US 12,254,395 B2
System and method for processing convolutions on crossbar-based neural network accelerators for increased inference throughput
Glaucimar Da Silva Aguiar, São Paulo (BR); Francisco Plínio Oliveira Silveira, Porto Alegre (BR); Eun Sub Lee, Plano, TX (US); Rodrigo Jose Da Rosa Antunes, Porto Alegre (BR); Joaquim Gomes Da Costa Eulalio De Souza, Porto Alegre (BR); Martin Foltin, Ft. Collins, CO (US); Jefferson Rodrigo Alves Cavalcante, Houston, TX (US); Lucas Leite, Houston, TX (US); Arthur Carvalho Walraven Da Cunha, Houston, TX (US); Monycky Vasconcelos Frazao, Houston, TX (US); and Alex Ferreira Ramires Trajano, Fortaleza de Minas (BR)
Assigned to Hewlett Packard Enterprise Development LP, Spring, TX (US)
Filed by HEWLETT PACKARD ENTERPRISE DEVELOPMENT LP, Houston, TX (US)
Filed on Sep. 21, 2020, as Appl. No. 17/027,628.
Prior Publication US 2022/0092393 A1, Mar. 24, 2022
Int. Cl. G06F 15/78 (2006.01); G06F 17/16 (2006.01); G06N 3/063 (2023.01)

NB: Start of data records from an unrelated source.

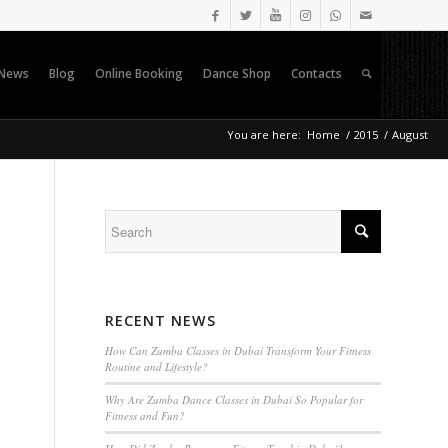
News
Blog
Online Booking
Dance Shop
Contacts
You are here:
Home
/
2015
/
August
RECENT NEWS
How Can Zumba Classes in Dubai Transform Your Fitness
Routine and Lifestyle?
Why Are Zumba Dance Classes in Dubai So Popular for
Fitness and Fun?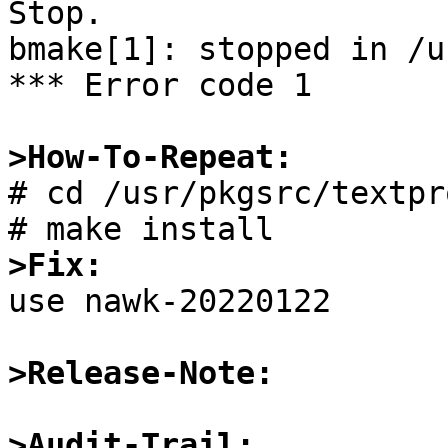
Stop.

bmake[1]: stopped in /u
*** Error code 1

>How-To-Repeat:

# cd /usr/pkgsrc/textpr
>Fix:

use nawk-20220122

>Release-Note:
>Audit-Trail: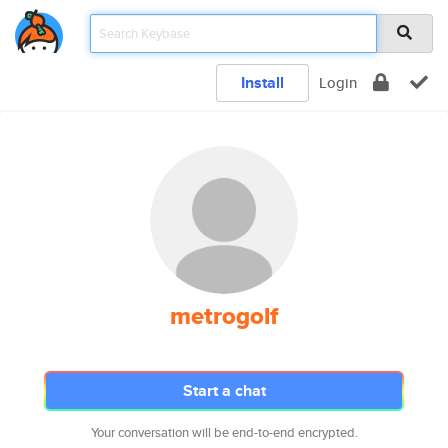
Install
Login
metrogolf
Start a chat
Your conversation will be end-to-end encrypted.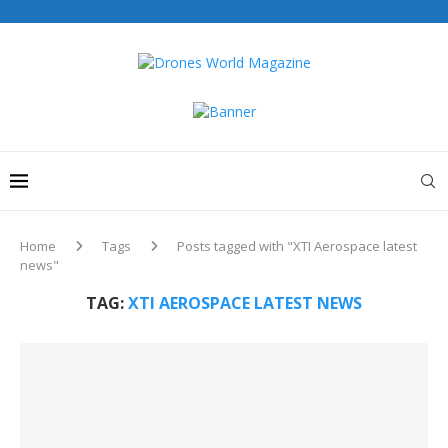
Home
Tags
Posts tagged with "XTI Aerospace latest
news"
TAG:
XTI AEROSPACE LATEST NEWS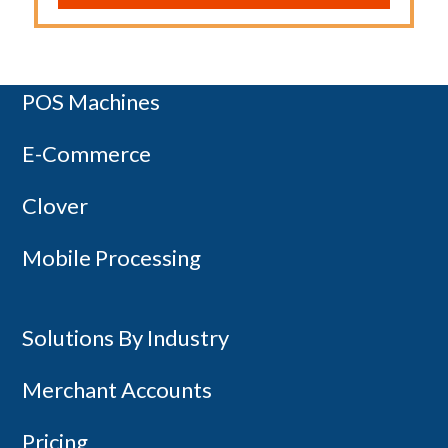
Payment Terminals
POS Machines
Copyright 2014-2026 - Canada First
E-Commerce
Clover
Mobile Processing
Solutions By Industry
Merchant Accounts
Pricing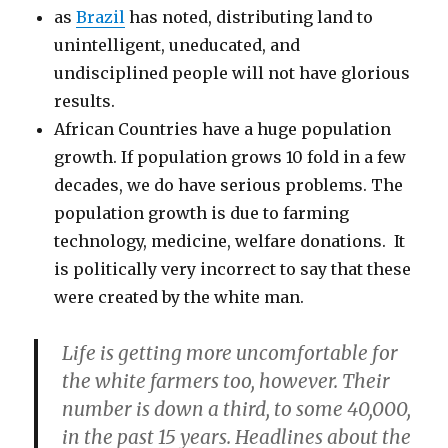
as
Brazil
has noted, distributing land to
unintelligent, uneducated, and
undisciplined people will not have glorious
results.
African Countries have a huge population
growth. If population grows 10 fold in a few
decades, we do have serious problems. The
population growth is due to farming
technology, medicine, welfare donations. It
is politically very incorrect to say that these
were created by the white man.
Life is getting more uncomfortable for
the white farmers too, however. Their
number is down a third, to some 40,000,
in the past 15 years. Headlines about the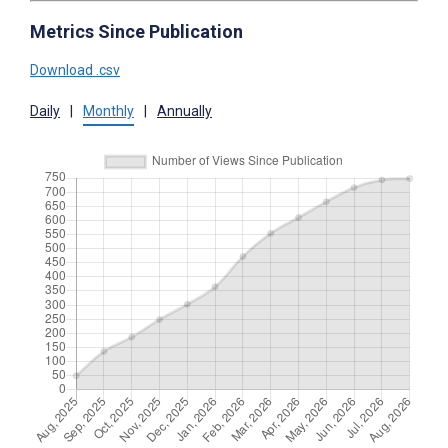
Metrics Since Publication
Download .csv
Daily
|
Monthly
|
Annually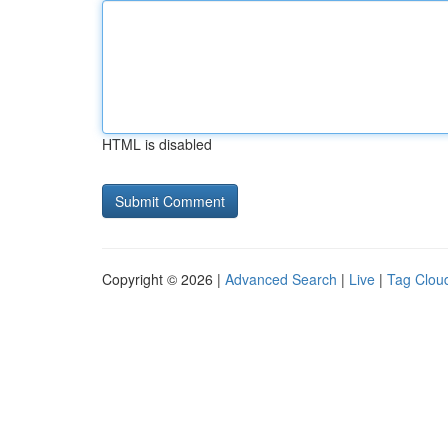
HTML is disabled
Copyright © 2026 |
Advanced Search
|
Live
|
Tag Clou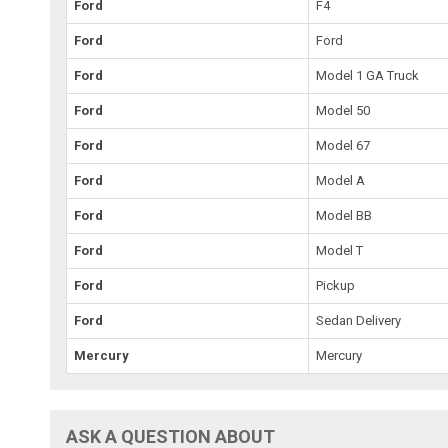
Ford
F4
Ford
Ford
Ford
Model 1 GA Truck
Ford
Model 50
Ford
Model 67
Ford
Model A
Ford
Model BB
Ford
Model T
Ford
Pickup
Ford
Sedan Delivery
Mercury
Mercury
ASK A QUESTION ABOUT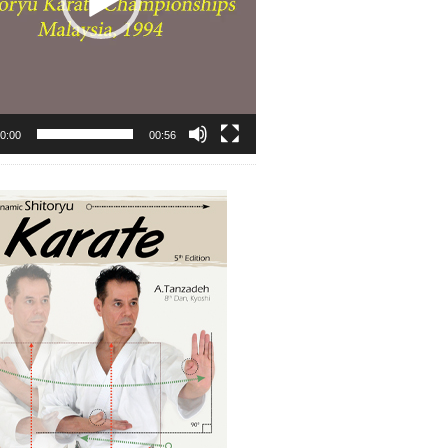
0:00
00:56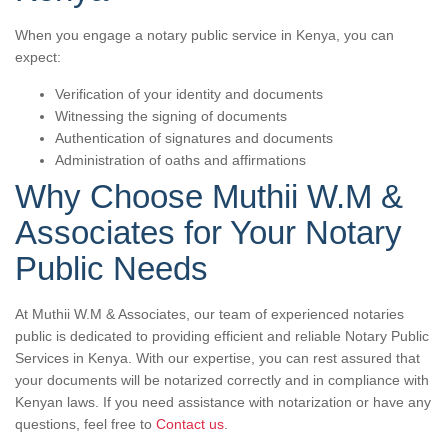
When you engage a notary public service in Kenya, you can
expect:
Verification of your identity and documents
Witnessing the signing of documents
Authentication of signatures and documents
Administration of oaths and affirmations
Why Choose Muthii W.M &
Associates for Your Notary
Public Needs
At Muthii W.M & Associates, our team of experienced notaries
public is dedicated to providing efficient and reliable Notary Public
Services in Kenya. With our expertise, you can rest assured that
your documents will be notarized correctly and in compliance with
Kenyan laws. If you need assistance with notarization or have any
questions, feel free to
Contact us
.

CPC G06N 3/063 (2013.01) [G06F 15/7825 (2013.01); G06F 17/16 (2013.01)] 21 Claims
OG exemplary drawing
 
1. An integrated chip for computing an output for a convolutional neural network, the integrated chip comprising:
a plurality of convolution layers, wherein a convolution layer in the plurality of convolution layers comprises a plurality of kernels and a kernel in the plurality of kernels comprises a respective matrix structure of weights;
for the convolution layer in the plurality of convolution layers, the integrated chip is configured to execute instructions that cause the integrated chip to perform intra-crossbar parallelization and inter-crossbar parallelization that compute simultaneously on input data points via a method comprising:
flattening the kernel in the plurality of kernels into vectors;
grouping the vectors into a vector matrix, where the vector matrix comprises a plurality of lines;
replicating and storing duplicates of the vector matrix according to a number and size on the convolution layer of the convolutional neural network and a crossbar size of a crossbar, wherein the duplicates are stored in unused space of the crossbar of the integrated chip, comprising a crossbar matrix; and
computing a first convolution of the convolution layer as a dot product of input activations vector and the crossbar matrix, wherein the first convolution of the convolution layer corresponds with smaller weights than a second convolution of the convolution layer to parallelize separate iterations in the convolution layer in alignment with the intra-crossbar parallelization, and wherein the duplicates are computed simultaneously on the input data points to perform the intra-crossbar parallelization and the inter-crossbar parallelization.